> **To do**
Please write out a passage from the wheel aerodynamics thread below word for word, beginning at the words "Great wheel test" and stopping after "drag among wheels.".

> **Extract**
◇ ◇ ◇ ◇
Great wheel test 2008 – Part 1 – Aerodynamics | Roues Artisanales

acoording to studies on that site, rolling resistance differences among tires is greater than drag among wheels.


----------



## Marc (Jan 23, 2005)

stevesbike said:


> following up on rruff's comments, there's a study looking at a variety of wheels. The askium wheels are included. They do pretty badly but it's worth noting that the difference between the best and worst wheels is about 7 watts at 50km/hr. There are better performing wheels, but they are deep (like 80mm) so not general purpose wheels. As he mentions, round spokes negate a lot of the benefit of the deep rim (and 38 isn't very deep). One suggestion would be to get something like the Neuvation alloy wheels or even RS80's since the Shimano wheels with low spoke count perform as well as deeper rim wheels. The Neuvations will give you enough money to upgrade your components for the price of the carbon clinchers. I'd also seriously consider the terrain you ride on wrt carbon clinchers. If you ride serious descents, I'd strongly advise against carbon clinchers. In my opinion, they are dangerous in those conditions and even if you don't have a crash, they can delaminate and get ruined.
◇ ◇ ◇ ◇
> **Data excerpts**

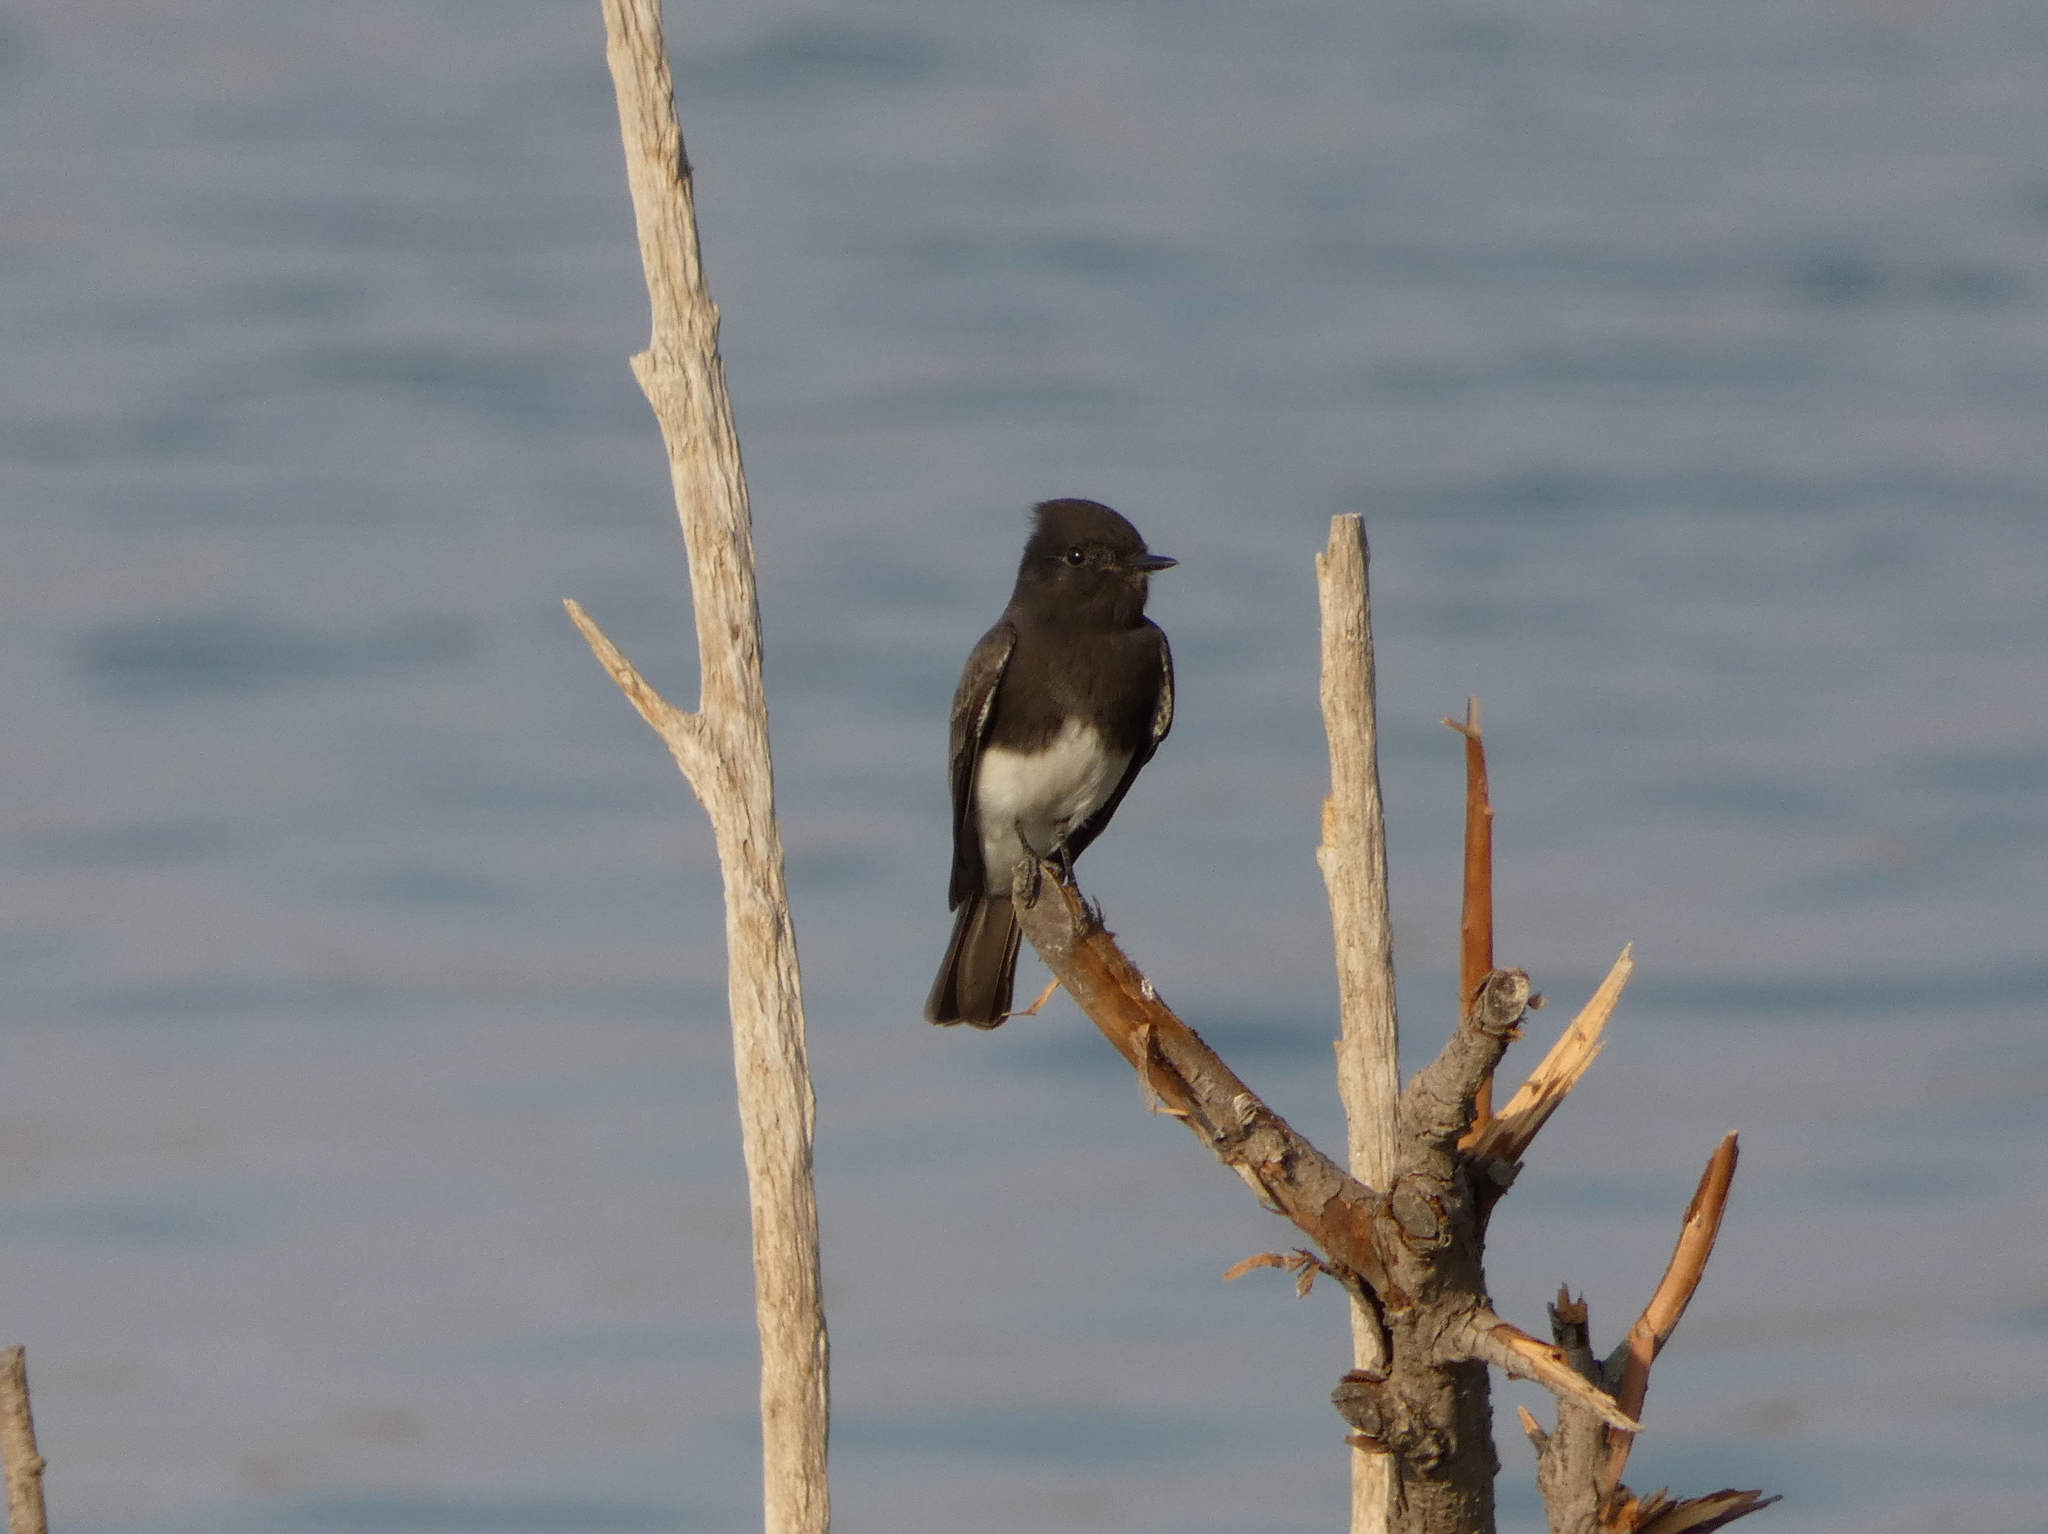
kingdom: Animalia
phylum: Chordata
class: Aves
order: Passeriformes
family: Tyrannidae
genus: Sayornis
◇ ◇ ◇ ◇
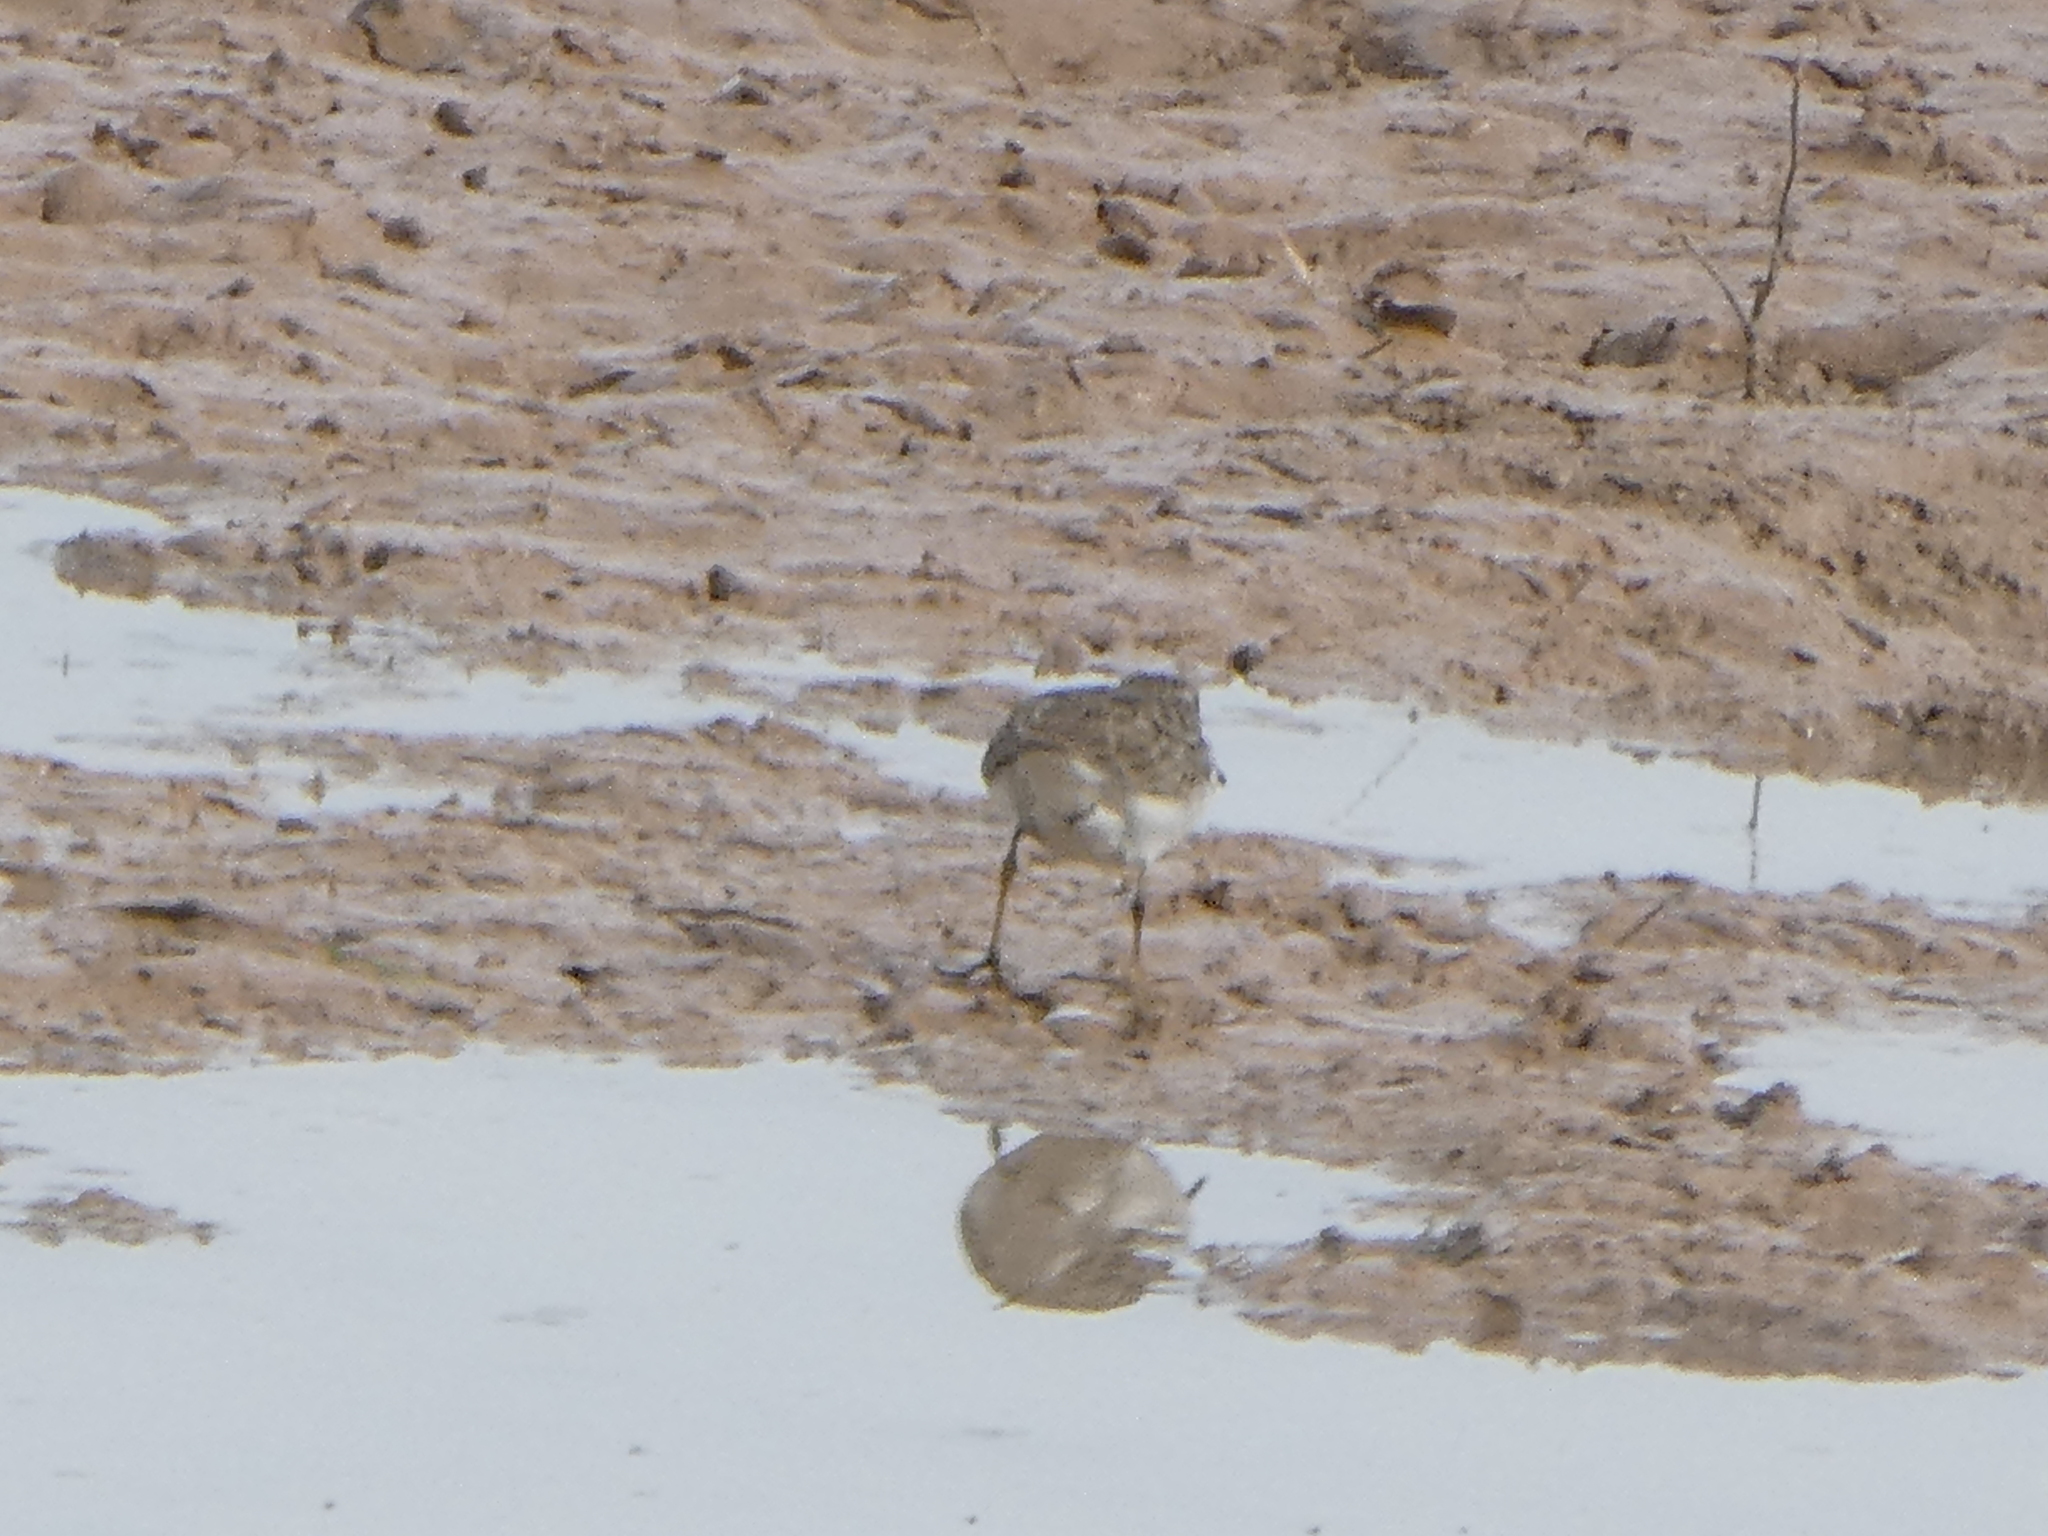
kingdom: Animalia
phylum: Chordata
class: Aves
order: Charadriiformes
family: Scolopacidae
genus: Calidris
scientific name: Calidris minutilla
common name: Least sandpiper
◇ ◇ ◇ ◇
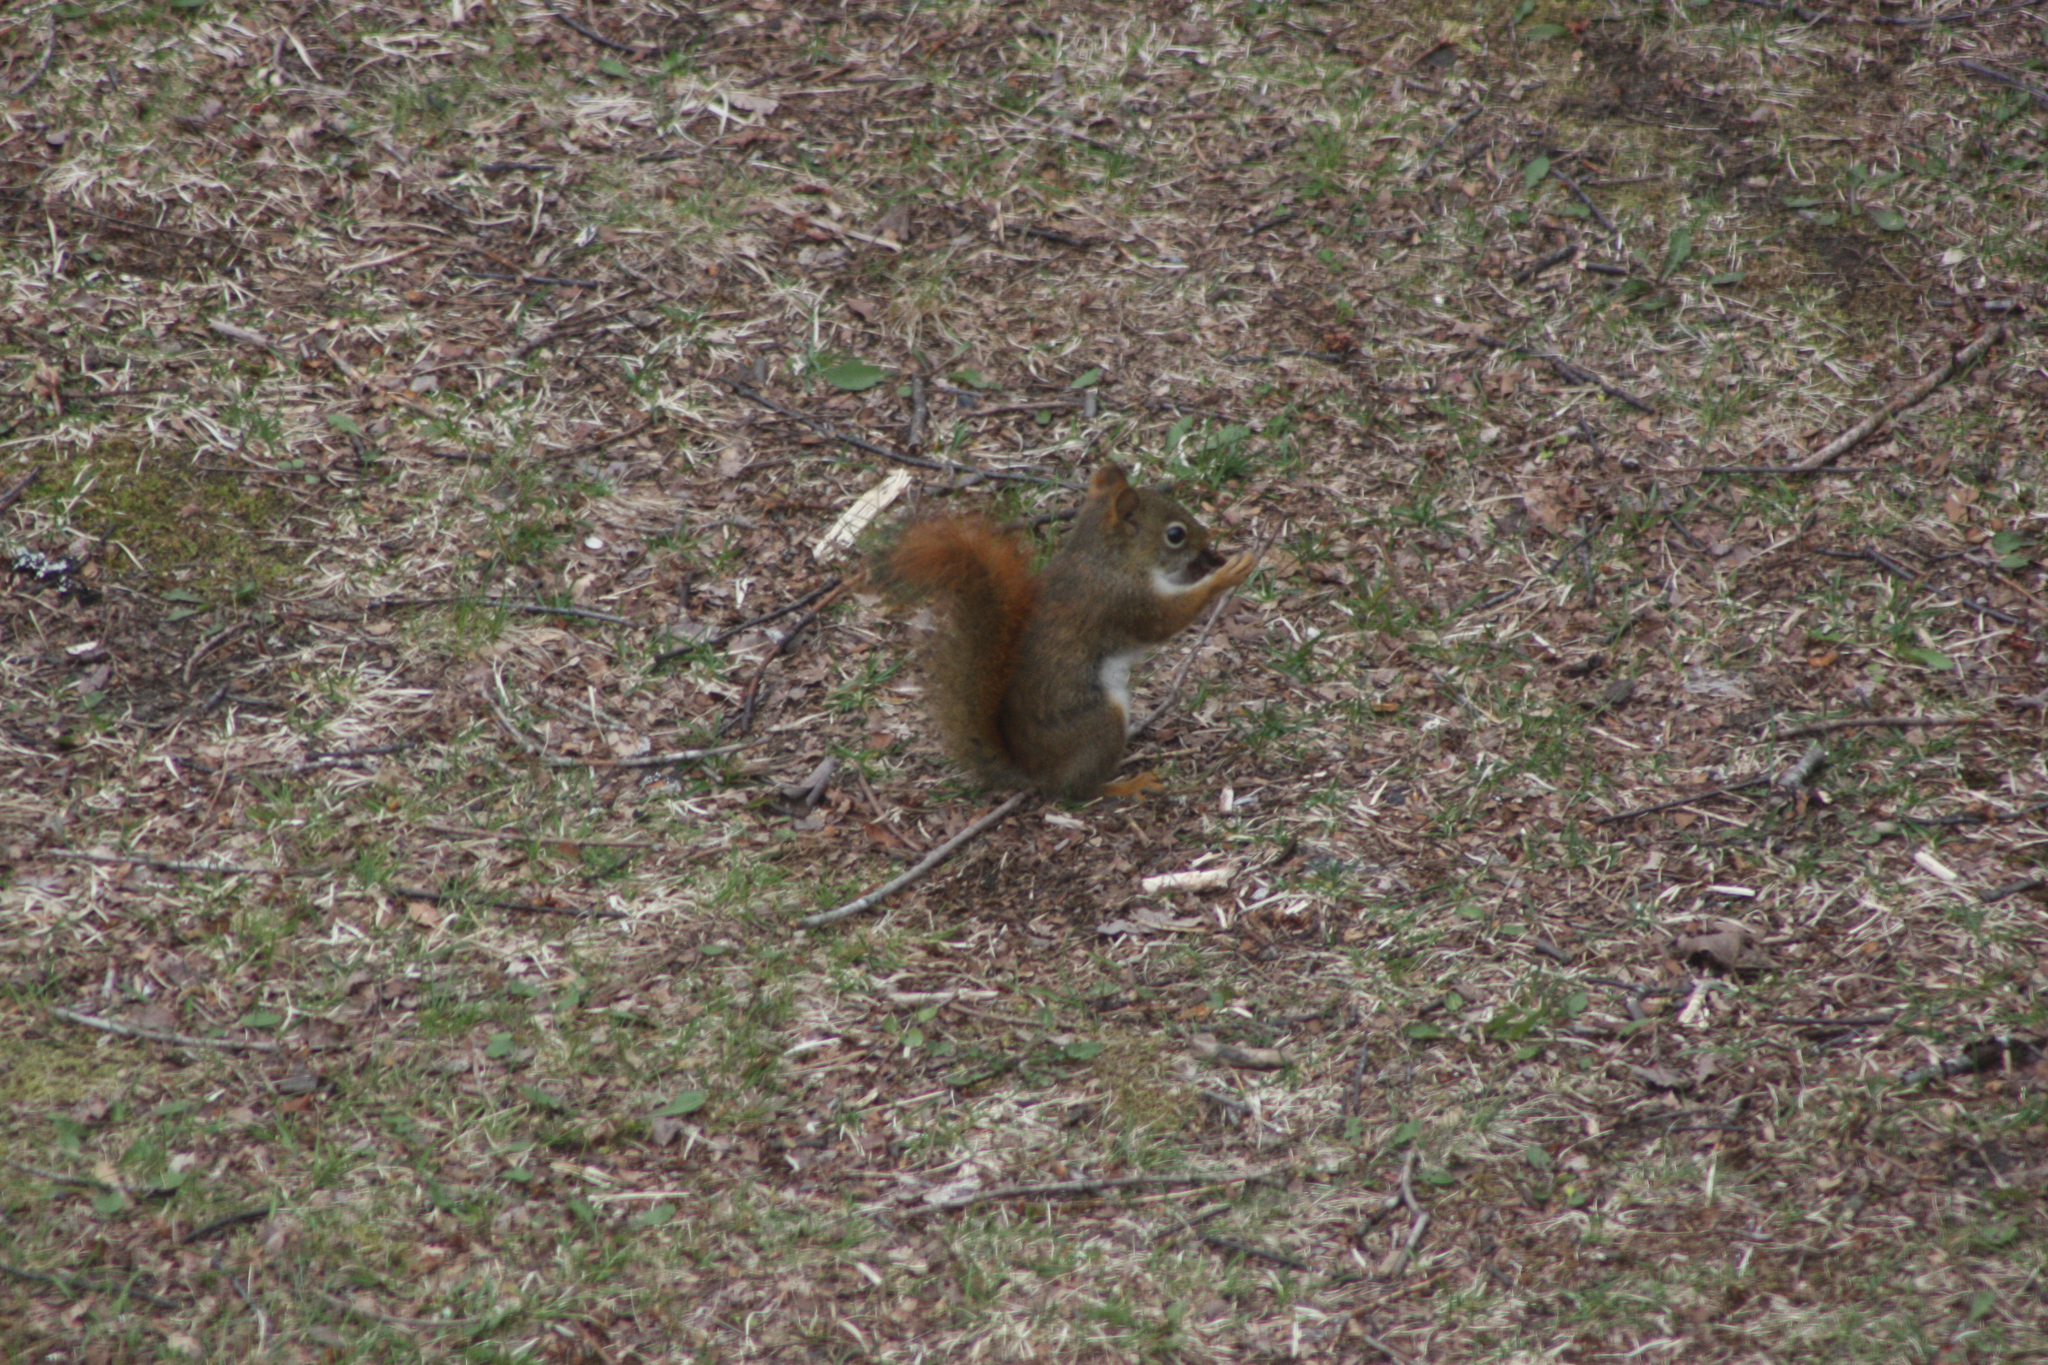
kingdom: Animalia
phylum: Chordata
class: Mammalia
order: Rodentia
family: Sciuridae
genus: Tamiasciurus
◇ ◇ ◇ ◇
> **The reply**
Great wheel test 2008 – Part 1 – Aerodynamics | Roues Artisanales

acoording to studies on that site, rolling resistance differences among tires is greater than drag among wheels.